Long ago, in the days of parachute pants and phones with cords, I became addicted to Milton Bradley’s Gamemaster Series of board games. Games such as Axis and Allies, Conquest Empire, Broadsides & Boarding Parties, and Fortress America taking up large blocks of time on Saturday’s all through junior high and high school.
Little did I know the intrigue of big business hijinks going on behind the scenes where my absolute favorite board games were concerned. In 1984 the venerable and one-hundred and twenty year-old Milton Bradley Company was bought out by the gaming giant Hasbro. This moved the GMS [Gamemaster Series] games under a new banner, and when Hasbro acquired the publishing name of Avalon Hill in 1998, the GMS began being published there.
Funny side note: My first ever official interview with a game company came in 1997 with Avalon Hill when it was still independent and located in the industrial district of Baltimore. It was a surreal experience, going on an interview at Applebees and having to answer questions like ‘who was your most powerful role-playing character?’ and ‘tell me about your best gaming moment?’ Yeah, I didn’t get the job, but it was still pretty cool.
Ok, so there you have some history, but history isn’t the purpose of this particular review piece, which of course is to discuss another classic GMS game, Ikusa. Now you might be thinking, ‘Ikusa… never heard of it’ which is true in name only. You see, Ikusa is the reboot of Samurai Swords, which in turn is the repackaging of the 1986 GMS game Shogun.
I’ve now had the pleasure of experiencing all these boxes, as a player of Shogun, a player/owner of Samurai Swords, and a player/owner/reviewer of Ikusa.
There is little doubt that this is one of my favorites in the GMS, and back in 86, I was loving it and heady with the complementary release of TSR’s Oriental Adventures [another side note, Hasbro acquired Wizards of the Coast in 1999, after Wizards acquired TSR in 1997… so basically all my memories of youth are now owned by Hasbro]
In those years it seemed the various intrigues of the Orient had opened to the West, and I sat strategizing and moving samurai, ninja, and ronin at my friend Mark’s picnic table like a shogun of old. This game makes great use of feudal Japan as a setting for epic combat, each player controlling one of five powers that via of dominance.
The powers share the same five units, those being Daimyo, Samurai Bowman, Ashigaru Gunners, Samurai Swordsman, and Ashigaru Spearman. These forces can take on provincial combat alone or inside an army, which is always represented by a banner and a daimyo. Three such armies per power roam the battle board, and to lose one in combat is devastating to a player’s hope for victory.

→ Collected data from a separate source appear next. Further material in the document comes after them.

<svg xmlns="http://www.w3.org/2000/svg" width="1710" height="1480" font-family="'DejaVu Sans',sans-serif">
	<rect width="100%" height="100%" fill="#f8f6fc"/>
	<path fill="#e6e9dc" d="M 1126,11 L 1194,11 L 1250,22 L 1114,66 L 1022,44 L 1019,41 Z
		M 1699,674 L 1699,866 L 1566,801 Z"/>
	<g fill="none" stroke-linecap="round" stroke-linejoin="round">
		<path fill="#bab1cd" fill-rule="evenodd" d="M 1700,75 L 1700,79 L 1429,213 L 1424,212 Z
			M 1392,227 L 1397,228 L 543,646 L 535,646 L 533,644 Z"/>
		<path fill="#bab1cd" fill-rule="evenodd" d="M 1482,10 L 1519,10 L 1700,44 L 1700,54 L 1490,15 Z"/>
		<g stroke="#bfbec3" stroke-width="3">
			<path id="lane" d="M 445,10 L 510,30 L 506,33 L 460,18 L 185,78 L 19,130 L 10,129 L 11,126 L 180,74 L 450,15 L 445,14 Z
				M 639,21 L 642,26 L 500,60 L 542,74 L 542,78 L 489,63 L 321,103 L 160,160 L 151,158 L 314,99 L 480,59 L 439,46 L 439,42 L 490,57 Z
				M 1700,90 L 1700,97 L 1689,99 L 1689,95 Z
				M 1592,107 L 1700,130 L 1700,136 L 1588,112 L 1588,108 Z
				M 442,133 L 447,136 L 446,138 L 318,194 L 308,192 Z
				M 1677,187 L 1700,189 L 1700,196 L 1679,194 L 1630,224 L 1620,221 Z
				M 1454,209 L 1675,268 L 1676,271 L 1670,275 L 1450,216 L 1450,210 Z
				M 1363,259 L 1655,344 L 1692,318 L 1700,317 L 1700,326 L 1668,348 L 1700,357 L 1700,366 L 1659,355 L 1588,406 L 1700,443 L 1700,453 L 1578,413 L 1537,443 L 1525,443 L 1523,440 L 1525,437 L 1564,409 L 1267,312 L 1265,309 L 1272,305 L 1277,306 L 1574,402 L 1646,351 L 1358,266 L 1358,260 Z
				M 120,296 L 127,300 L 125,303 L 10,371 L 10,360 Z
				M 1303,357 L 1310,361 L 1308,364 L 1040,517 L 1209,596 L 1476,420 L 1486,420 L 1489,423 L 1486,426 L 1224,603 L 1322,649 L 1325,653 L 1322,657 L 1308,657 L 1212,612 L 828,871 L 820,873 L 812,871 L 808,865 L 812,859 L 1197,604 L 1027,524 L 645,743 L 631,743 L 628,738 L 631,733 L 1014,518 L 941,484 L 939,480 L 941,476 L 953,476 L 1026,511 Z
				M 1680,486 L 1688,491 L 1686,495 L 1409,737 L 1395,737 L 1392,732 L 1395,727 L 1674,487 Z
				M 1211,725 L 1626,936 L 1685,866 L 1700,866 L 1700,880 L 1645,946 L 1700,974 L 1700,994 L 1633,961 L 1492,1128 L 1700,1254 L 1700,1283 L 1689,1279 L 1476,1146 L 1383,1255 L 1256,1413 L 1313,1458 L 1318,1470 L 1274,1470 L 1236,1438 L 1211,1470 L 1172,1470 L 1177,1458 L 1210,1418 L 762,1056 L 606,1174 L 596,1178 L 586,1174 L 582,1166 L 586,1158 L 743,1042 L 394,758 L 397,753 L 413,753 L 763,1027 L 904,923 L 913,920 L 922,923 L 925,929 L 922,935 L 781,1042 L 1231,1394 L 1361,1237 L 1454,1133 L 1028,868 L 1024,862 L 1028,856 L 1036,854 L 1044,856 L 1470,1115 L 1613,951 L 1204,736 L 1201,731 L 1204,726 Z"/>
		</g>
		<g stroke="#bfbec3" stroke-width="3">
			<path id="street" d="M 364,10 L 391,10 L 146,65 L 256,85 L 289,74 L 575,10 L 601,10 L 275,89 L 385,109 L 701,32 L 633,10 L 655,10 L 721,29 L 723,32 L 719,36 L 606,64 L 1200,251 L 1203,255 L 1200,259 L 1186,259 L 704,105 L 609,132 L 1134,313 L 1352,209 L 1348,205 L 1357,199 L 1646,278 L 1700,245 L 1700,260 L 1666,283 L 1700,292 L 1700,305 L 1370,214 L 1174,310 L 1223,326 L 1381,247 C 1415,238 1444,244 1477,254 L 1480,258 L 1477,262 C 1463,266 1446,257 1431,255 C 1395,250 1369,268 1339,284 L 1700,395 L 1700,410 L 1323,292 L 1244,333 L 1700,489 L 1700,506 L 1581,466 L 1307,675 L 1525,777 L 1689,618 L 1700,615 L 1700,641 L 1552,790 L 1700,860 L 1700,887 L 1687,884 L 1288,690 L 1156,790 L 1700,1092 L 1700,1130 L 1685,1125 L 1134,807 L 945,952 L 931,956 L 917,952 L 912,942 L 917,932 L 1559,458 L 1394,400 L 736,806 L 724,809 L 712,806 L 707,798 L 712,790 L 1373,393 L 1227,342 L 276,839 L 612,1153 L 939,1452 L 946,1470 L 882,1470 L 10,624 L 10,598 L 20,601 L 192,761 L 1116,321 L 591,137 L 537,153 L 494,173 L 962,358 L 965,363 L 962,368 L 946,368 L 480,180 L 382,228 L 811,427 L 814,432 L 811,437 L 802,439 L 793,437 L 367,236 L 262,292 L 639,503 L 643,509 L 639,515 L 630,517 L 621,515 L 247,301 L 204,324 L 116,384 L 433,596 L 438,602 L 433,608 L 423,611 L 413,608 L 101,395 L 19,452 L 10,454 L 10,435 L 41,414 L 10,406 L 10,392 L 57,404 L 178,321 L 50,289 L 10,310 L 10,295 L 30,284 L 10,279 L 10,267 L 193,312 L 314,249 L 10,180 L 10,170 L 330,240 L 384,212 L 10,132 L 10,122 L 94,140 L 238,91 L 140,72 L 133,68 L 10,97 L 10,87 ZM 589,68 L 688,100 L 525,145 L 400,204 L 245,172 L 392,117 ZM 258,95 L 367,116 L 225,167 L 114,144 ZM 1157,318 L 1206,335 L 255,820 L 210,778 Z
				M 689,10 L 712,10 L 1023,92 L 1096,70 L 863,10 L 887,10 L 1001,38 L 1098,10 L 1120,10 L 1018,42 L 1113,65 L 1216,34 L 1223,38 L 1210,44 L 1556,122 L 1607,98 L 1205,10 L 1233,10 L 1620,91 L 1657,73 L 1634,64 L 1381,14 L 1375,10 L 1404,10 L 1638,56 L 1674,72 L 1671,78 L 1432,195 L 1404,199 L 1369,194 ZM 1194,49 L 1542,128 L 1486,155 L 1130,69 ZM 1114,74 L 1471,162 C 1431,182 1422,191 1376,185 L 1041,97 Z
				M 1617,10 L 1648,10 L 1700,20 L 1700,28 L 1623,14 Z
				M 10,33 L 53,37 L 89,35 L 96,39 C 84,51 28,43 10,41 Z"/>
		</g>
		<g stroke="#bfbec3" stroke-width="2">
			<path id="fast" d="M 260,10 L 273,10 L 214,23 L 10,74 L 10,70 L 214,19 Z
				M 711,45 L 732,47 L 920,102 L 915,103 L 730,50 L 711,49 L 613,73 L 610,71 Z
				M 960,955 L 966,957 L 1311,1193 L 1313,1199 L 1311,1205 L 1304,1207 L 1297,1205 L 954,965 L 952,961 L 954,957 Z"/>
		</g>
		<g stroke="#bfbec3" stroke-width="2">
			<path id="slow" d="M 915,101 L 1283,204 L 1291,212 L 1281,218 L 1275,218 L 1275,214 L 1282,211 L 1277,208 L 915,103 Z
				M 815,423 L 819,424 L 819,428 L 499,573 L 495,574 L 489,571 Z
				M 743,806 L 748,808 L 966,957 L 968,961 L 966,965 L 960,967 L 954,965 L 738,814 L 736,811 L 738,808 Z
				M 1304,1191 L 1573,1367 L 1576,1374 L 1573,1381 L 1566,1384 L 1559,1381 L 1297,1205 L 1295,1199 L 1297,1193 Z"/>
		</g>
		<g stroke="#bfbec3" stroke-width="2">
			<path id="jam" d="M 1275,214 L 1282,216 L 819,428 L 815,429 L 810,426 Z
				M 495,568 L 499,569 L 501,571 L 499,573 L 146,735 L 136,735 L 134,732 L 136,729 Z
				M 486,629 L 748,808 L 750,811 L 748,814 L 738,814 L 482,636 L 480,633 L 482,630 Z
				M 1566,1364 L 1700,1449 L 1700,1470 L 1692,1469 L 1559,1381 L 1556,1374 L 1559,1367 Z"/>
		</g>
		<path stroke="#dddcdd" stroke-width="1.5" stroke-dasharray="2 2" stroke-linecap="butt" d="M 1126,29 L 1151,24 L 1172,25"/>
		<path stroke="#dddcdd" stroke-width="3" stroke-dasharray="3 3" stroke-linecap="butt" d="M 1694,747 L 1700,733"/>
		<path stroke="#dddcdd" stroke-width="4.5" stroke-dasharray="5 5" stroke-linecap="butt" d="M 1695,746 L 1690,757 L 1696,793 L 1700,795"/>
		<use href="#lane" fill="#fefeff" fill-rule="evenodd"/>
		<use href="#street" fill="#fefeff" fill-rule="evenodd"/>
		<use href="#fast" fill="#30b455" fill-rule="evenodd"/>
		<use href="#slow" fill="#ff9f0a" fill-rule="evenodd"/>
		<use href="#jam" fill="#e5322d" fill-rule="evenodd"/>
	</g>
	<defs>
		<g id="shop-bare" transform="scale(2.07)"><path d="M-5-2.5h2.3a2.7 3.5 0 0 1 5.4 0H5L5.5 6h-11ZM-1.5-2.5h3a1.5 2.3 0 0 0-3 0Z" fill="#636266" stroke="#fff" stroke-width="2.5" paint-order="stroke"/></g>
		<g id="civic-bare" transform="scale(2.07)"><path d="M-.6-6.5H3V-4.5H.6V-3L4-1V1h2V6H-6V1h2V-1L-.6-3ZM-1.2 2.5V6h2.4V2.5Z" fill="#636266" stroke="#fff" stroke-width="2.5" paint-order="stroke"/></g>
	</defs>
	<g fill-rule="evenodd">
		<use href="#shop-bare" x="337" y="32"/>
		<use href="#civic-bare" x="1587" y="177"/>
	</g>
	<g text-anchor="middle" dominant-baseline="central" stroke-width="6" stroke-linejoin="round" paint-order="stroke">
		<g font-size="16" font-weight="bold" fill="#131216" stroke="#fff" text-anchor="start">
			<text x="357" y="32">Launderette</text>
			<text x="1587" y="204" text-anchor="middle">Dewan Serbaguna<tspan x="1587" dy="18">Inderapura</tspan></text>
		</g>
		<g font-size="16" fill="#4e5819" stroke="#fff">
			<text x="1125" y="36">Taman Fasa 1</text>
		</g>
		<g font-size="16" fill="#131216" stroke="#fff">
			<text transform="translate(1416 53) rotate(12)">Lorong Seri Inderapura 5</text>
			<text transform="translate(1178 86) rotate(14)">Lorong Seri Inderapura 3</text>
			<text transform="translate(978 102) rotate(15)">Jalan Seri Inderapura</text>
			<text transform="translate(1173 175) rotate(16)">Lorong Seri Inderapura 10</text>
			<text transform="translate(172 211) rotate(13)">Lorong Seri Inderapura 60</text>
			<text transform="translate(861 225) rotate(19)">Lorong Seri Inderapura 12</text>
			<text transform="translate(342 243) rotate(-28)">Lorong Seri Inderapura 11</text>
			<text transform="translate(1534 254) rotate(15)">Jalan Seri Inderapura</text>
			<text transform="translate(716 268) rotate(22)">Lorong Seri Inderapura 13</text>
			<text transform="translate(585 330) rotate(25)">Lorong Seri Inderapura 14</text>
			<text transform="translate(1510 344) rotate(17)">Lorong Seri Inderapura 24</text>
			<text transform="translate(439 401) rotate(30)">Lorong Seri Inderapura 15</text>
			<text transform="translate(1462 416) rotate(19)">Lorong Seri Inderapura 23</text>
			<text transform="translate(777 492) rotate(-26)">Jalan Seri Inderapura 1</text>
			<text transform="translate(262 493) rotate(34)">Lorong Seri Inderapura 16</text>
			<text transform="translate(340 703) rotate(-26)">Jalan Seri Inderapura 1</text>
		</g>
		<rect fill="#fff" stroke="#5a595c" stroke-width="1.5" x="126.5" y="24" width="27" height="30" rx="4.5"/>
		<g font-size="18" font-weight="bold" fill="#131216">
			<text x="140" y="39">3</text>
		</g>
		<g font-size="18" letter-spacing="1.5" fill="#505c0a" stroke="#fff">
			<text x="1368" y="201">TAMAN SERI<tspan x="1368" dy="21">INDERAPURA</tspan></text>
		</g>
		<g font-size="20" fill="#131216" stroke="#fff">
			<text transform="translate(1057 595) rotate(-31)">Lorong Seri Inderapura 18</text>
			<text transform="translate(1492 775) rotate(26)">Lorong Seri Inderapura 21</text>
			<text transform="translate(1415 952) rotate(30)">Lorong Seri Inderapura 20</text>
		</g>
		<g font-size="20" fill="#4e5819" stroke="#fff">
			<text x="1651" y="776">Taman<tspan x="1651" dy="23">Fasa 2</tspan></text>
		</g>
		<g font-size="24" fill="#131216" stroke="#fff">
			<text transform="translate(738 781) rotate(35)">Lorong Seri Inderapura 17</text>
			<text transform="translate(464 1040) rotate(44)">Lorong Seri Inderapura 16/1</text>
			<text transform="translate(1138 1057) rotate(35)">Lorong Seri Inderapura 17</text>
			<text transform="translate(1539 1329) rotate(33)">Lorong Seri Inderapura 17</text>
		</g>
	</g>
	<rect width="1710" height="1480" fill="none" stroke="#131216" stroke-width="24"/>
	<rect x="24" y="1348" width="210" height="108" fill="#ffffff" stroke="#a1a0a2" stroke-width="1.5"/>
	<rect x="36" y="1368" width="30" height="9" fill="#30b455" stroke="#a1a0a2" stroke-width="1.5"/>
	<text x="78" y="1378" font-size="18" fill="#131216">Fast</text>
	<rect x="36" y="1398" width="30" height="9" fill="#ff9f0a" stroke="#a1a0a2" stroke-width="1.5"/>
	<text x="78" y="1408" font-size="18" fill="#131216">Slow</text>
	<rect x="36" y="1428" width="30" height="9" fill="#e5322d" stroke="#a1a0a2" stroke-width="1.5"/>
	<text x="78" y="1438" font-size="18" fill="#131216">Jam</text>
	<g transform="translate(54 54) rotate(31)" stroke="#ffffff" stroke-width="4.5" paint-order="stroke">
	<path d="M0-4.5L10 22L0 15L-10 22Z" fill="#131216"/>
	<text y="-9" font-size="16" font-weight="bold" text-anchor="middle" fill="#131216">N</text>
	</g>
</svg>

Koku money chips are used to purchase new units as well as hiring Ronin swordsman as well as Ninja assassins in a blind bidding system at the beginning of each turn. I enjoy this aspect, and although the Ninja’s ability to temporarily incapacitate an army for a round by murdering the daimyo is cool, my favorite part are the ronin who can sway a battle as a fantastic first line of defense or offense just as they did in reality. Castle and fortress production also allow players to heavily defend provinces and protect set shipping lanes where troops can move about from island to island.
Still, I’ve always found that the most entertaining aspect of Ikusa is the dealing of player to player alliance. In the game you can afford to trust no one, and yet you must do so as you are forced to leave back-doors undefended, and alliances struck to allow your armies to move against other powers while your home provinces are scantily defended. This makes for a constant level of stress among players, each watching the other while a careful tally of player provinces controlled sways the game; each participant trying to keep everyone else from getting the required numbers to win. It becomes a game of checks and balances, and yet at some point the scale is tipped and all must bow to the new shogun and his dominance.
Truly, it’s a fantastic game, and that’s the reason it’s been around so long and still maintains viability. As for the newest version, I’d say it carries much the same properties as its predecessors, with beautifully updated art by Steve Argyle and Gonzalo Flores. A single knock on this version is the change from hard plastic play pieces to soft plastic, some of the bases becoming warped in packaging. Still, I’d give Ikusa four stars out of five and highly recommend picking it up for anyone who loves strategic warfare games.
As always, best to you and good gaming!